Related to that, I’m always the one who figures out how to use new systems, implement them, stretch them to meet our needs, and so forth.
I like doing all of these things. I like explaining. I try to teach my co-workers how to do all the things I do. Tasks that they have to do frequently they learn. But there is always a lot of stuff that folks only vaguely remember I showed them. And the whole “think like a programmer” or “think like a troubleshooter” thing seems to be something you either have a knack for, or don’t.
Which means I’m always going to be “the only one who knows how to do that” guy.
And that’s not fun when you get so sick you have to cancel the monthly writers’ meeting and the game I run, but you still have to squeeze in work from home time to make the deadline.
Footnotes
1. These symptoms are just hay fever because we’ve had really high pollen counts
2. And took cold tablets and went back to sleep for a bit…
3. I asked Mom where books come from, and she found a great explanation of the publishing industry in some sort of kids’ encyclopedia during our next visit to the library, and I was hooked!
4. And I made my first fiction sale at the age of 16, so I was a pro long before I got into tech writing.

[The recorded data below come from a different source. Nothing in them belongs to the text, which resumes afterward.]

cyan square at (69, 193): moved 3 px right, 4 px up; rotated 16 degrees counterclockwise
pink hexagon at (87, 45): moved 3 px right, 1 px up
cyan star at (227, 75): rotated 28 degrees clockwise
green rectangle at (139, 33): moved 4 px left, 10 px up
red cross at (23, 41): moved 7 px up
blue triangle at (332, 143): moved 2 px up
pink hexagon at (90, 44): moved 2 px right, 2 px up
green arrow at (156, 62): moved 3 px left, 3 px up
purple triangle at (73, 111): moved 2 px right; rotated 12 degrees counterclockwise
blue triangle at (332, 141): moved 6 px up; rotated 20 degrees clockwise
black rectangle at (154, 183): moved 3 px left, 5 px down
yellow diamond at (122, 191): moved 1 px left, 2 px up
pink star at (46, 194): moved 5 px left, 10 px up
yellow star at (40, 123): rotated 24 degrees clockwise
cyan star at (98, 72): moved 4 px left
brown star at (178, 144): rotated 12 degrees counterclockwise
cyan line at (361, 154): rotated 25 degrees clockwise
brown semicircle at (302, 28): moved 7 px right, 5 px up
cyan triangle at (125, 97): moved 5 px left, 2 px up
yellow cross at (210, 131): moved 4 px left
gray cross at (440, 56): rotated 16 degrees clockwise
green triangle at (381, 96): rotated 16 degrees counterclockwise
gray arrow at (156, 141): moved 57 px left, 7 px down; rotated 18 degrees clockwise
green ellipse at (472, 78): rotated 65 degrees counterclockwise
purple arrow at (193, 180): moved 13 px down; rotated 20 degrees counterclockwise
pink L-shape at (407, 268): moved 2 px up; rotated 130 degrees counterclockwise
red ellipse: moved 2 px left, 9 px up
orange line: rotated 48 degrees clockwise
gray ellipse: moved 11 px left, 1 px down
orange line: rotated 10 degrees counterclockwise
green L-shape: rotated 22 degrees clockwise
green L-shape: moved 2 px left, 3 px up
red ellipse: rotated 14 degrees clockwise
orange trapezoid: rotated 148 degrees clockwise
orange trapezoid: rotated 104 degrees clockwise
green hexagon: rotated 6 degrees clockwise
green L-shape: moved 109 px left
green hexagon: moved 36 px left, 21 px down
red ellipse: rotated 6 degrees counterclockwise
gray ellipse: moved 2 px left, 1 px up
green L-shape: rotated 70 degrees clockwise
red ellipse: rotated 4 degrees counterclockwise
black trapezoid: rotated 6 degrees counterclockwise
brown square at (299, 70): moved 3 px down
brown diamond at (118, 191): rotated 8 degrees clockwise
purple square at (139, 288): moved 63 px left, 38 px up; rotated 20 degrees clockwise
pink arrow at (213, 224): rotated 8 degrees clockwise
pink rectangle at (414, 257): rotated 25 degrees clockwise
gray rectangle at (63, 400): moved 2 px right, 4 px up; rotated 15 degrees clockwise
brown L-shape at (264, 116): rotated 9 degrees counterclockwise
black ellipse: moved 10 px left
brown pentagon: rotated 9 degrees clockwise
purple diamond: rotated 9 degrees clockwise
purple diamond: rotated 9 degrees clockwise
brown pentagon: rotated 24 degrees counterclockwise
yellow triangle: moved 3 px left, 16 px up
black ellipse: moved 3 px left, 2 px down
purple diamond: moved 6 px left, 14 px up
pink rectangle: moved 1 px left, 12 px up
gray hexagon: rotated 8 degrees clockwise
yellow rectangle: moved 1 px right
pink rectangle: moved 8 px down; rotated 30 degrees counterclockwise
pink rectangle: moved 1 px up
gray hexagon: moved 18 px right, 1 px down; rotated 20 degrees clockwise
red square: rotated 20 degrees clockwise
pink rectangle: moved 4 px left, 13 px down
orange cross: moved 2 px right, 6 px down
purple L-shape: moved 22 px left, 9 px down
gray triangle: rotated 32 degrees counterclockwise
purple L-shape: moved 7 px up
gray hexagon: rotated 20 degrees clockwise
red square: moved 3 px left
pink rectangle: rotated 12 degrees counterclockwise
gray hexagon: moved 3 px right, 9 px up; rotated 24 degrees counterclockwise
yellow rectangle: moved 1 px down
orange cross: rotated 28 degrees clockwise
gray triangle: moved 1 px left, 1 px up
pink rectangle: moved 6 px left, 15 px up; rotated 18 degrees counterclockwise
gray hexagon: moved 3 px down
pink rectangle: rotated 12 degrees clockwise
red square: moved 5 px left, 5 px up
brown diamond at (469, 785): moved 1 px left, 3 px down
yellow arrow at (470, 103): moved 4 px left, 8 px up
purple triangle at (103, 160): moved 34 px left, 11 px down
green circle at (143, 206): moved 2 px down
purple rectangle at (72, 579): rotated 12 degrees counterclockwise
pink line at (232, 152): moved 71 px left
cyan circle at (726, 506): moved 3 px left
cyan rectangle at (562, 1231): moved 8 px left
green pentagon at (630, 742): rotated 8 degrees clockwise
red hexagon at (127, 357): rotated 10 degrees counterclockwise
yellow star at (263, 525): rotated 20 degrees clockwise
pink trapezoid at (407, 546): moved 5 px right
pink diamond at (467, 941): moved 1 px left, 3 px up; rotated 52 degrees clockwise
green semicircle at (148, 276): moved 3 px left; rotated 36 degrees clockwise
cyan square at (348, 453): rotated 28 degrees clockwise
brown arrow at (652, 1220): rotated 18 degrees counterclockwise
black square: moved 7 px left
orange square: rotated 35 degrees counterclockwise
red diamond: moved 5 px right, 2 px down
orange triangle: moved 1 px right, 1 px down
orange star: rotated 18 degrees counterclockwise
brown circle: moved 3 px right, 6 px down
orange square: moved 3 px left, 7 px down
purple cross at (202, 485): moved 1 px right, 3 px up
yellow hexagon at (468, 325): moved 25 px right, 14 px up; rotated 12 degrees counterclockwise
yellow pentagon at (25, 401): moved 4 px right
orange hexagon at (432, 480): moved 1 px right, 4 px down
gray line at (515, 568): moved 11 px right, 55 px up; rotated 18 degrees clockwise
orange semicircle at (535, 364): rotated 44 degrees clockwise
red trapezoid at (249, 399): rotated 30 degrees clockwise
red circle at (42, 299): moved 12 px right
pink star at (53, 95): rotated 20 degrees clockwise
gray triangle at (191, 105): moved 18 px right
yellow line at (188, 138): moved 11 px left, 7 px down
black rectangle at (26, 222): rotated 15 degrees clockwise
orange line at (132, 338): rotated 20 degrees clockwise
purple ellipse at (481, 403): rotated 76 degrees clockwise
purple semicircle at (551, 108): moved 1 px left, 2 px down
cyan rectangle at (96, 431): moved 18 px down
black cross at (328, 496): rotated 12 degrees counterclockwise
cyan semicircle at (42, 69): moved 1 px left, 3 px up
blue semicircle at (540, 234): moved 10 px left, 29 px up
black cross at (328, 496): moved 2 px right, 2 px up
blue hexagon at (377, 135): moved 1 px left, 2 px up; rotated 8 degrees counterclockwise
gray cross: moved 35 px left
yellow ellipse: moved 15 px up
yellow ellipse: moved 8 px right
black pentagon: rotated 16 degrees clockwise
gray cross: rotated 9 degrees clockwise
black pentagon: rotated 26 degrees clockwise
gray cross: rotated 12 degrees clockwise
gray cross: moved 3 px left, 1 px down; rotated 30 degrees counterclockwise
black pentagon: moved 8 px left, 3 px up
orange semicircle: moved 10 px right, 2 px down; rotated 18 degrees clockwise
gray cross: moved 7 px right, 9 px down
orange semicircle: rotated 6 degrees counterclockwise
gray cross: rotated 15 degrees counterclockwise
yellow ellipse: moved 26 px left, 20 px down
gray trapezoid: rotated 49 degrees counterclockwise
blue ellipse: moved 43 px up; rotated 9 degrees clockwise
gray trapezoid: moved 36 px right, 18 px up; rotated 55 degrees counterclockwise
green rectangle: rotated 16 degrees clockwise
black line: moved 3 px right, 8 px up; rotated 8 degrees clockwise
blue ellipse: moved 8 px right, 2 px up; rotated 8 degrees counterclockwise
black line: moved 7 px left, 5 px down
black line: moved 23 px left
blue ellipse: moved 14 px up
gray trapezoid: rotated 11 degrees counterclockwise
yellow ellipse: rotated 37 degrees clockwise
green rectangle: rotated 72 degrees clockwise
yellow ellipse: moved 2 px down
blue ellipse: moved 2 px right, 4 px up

5. Relatively speaking. It also helped that my other duties included testing the software and hardware.
6. Although I worked at one company for over 20 years, over the course of that time I had 6 different supervisors, as the company grew, shifted direction, grew some more, shifted direction, was split in two, et cetera.
7. For instance, the paradigm of the now nearly-gone word processor, WordPerfect, was the typewriter and how a typist used it. Text and commands for formatting are processed linearly, much like a mechanical typewriter. The paradigm of MS Word, on the other hand is a mutated cascading stylesheet8.
8. Yes, I know Word has been around longer than CSS. Of course I do. I’ve been using Word (and supporting other people using Word) since before Microsoft released Windows. But that’s the paradigm9.
9. Mutated. Because while it gives the illusion of having taxonomic behavior, it also works as a reverse taxonomy, and occasionally as a non-Euclidean hierarchy. But that’s a story for another day.